- **YOUR TASK**:
In the entries below, count every line with the string "stime". State the count and nothing else.

- **ENTRIES SHOWN**:
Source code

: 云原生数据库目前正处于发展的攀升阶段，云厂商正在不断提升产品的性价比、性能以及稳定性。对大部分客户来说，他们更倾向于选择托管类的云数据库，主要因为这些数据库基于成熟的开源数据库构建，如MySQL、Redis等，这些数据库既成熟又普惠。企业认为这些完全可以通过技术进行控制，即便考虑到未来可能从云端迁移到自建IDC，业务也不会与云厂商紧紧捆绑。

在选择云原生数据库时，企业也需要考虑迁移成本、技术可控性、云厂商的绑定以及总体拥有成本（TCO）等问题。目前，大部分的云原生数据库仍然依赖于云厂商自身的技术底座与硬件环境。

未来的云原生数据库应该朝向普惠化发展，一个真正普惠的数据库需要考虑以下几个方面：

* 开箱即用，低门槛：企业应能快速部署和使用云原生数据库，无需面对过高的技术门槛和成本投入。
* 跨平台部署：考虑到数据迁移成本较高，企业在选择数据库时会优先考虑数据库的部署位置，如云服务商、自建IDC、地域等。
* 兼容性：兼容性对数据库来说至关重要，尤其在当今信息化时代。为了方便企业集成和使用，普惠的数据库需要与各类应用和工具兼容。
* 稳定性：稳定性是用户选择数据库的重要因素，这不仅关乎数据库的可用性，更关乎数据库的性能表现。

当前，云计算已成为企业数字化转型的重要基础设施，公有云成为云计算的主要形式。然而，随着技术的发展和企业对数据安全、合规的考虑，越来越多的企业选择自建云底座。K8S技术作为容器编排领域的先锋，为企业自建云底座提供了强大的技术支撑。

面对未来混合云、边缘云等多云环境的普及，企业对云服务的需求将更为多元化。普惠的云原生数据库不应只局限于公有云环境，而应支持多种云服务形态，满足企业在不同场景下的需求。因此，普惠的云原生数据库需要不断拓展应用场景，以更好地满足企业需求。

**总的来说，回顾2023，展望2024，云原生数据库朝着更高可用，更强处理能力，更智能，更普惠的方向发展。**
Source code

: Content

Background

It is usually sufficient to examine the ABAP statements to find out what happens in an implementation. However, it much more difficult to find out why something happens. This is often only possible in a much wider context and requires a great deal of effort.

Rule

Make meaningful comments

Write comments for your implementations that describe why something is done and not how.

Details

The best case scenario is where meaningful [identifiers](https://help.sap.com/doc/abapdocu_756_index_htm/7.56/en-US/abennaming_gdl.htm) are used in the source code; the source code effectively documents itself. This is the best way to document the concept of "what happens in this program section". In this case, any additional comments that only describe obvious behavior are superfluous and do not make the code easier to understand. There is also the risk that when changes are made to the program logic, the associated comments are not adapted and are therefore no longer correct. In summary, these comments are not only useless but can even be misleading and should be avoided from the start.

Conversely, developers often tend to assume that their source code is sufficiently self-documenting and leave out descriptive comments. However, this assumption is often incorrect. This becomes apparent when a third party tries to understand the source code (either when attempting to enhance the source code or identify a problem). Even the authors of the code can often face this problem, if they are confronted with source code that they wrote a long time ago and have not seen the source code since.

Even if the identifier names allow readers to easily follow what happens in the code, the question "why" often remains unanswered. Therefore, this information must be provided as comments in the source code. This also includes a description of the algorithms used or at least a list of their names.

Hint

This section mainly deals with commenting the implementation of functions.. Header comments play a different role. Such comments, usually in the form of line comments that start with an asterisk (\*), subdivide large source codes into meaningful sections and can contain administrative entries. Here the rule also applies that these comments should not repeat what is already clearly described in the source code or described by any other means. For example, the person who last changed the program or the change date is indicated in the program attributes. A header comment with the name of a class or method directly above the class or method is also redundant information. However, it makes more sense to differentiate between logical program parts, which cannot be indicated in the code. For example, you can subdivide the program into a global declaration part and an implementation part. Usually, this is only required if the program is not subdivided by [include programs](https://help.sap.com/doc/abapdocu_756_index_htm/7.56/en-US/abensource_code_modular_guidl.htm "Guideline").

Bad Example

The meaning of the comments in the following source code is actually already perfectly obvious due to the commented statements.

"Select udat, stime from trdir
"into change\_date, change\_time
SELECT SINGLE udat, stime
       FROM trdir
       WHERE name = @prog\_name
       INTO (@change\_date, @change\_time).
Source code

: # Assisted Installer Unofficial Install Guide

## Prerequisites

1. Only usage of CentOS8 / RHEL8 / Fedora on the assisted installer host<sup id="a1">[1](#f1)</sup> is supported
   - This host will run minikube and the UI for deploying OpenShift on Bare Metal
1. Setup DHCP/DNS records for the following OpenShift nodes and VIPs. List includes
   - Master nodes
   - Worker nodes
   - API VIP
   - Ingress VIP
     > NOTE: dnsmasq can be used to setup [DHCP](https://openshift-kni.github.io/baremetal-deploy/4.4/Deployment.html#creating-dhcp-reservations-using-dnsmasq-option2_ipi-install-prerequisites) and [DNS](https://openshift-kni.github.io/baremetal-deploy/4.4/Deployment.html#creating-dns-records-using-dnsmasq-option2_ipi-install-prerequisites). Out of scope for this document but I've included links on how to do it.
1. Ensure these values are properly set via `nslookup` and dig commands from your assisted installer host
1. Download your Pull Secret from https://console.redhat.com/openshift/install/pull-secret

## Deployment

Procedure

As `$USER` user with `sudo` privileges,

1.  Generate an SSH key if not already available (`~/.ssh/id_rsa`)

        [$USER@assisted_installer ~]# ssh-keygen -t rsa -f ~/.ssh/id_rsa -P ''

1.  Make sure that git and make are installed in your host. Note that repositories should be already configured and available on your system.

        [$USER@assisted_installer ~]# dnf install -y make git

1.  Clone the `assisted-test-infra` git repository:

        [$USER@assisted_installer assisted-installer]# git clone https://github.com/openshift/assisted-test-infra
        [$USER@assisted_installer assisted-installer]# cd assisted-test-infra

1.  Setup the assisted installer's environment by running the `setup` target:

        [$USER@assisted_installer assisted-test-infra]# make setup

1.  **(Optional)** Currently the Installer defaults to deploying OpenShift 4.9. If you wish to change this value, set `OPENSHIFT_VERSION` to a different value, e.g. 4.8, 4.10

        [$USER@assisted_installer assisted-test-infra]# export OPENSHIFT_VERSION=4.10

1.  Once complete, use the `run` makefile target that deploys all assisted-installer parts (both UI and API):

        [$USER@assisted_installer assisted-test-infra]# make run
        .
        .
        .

- **YOUR SOLUTION**:
2